Get Positive Features

Get positive features involved iterating through the training image set and calling vl_hog (a SIFT-like feature representation) by passing in the image of type single (32-bits) and the provided cell size. After running HOG, I reshaped the HOG features to a 1xd vector and reassigned it back to the features_pos matrix. Since I used the default vl_hog parameters, I used d = (templateSize/cellSize)^2*31. Other than this, no other major design decisions were taken.
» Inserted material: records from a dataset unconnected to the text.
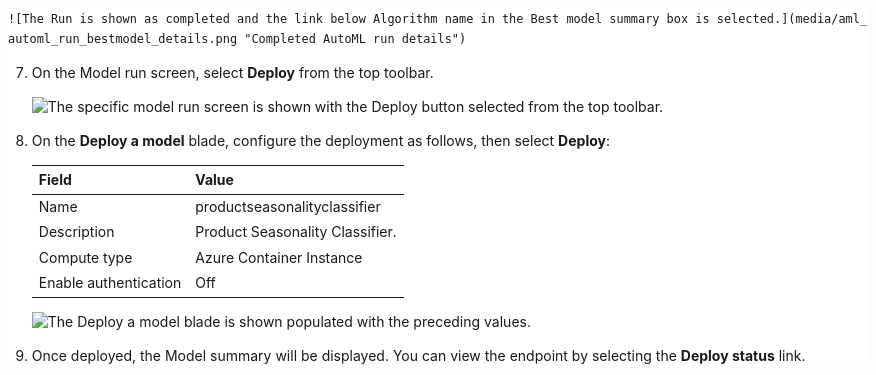    ![The Run is shown as completed and the link below Algorithm name in the Best model summary box is selected.](media/aml_automl_run_bestmodel_details.png "Completed AutoML run details")

7. On the Model run screen, select **Deploy** from the top toolbar.

    ![The specific model run screen is shown with the Deploy button selected from the top toolbar.](media/aml_automl_deploybestmodel.png "The best model run")

8. On the **Deploy a model** blade, configure the deployment as follows, then select **Deploy**:

    | Field | Value |
    |--------------|---------------|
    | Name | productseasonalityclassifier |
    | Description | Product Seasonality Classifier. |
    | Compute type | Azure Container Instance |
    | Enable authentication | Off |

    ![The Deploy a model blade is shown populated with the preceding values.](media/aml_automl_deploymodelaci.png "The Deploy a model blade")

9. Once deployed, the Model summary will be displayed. You can view the endpoint by selecting the **Deploy status** link.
Get Random Negative Features

The intention of this part is to get all the non-faces from the pics so that the classifer is aware of what is not a face. The algorithm involved iterating through the non face image set and randomly picking boxes of dimensions templateSize*templateSize and running HOG on that patch. Before running HOG, each image is grayscaled using the grayscale function. The only design decision I took was to take the num samples/num_images number of samples from each image. I previously tried using num_samples, but it was too slow and there were overlaps.

Classifier Training

This part of the project used a linear SVM, which has a similar mechanism to the last project. We have to again adjust the regularization constant, lambda, to adjust the bias-variance tradeoff. I chose lambda to be 0.0001 and found out that it gave me the best result. The false positive rate for 0.001 was 0.0003, and the fpr for 0.0001 was 0.0001. Moreover, the precision for lambda of 1e-4 was 0.864 while the precision for the value was 0.861.

Run Detector

First I obtained the scales by starting at k=1 and then repeatedly multiplied k by 0.9 until I reached a scale of 0.2. I previously tried multiplying by 0.7, but the results were better with 0.9. The algorithm is simply for each image in the test set, and foreach scale I run HoG with the provided cell size. Then I constructed a feature vector of size (templatesX*templatesY, d) and then used hog to get the desired template. Afterwards, I suppressed non-max values using a threshold of 0.75 (tested 0.6, 0.8 and 0.9 and determined 0.75 to be the best) and then I constructed the BBox which is of size templateSize^2 and appended that to the cur_bboxes array.

Face template HoG visualization. This looks like a face as seen from the chin and nose.

Precision Recall curve for the starter code.

Example of detection on the test set and EXTRA SET from the starter code.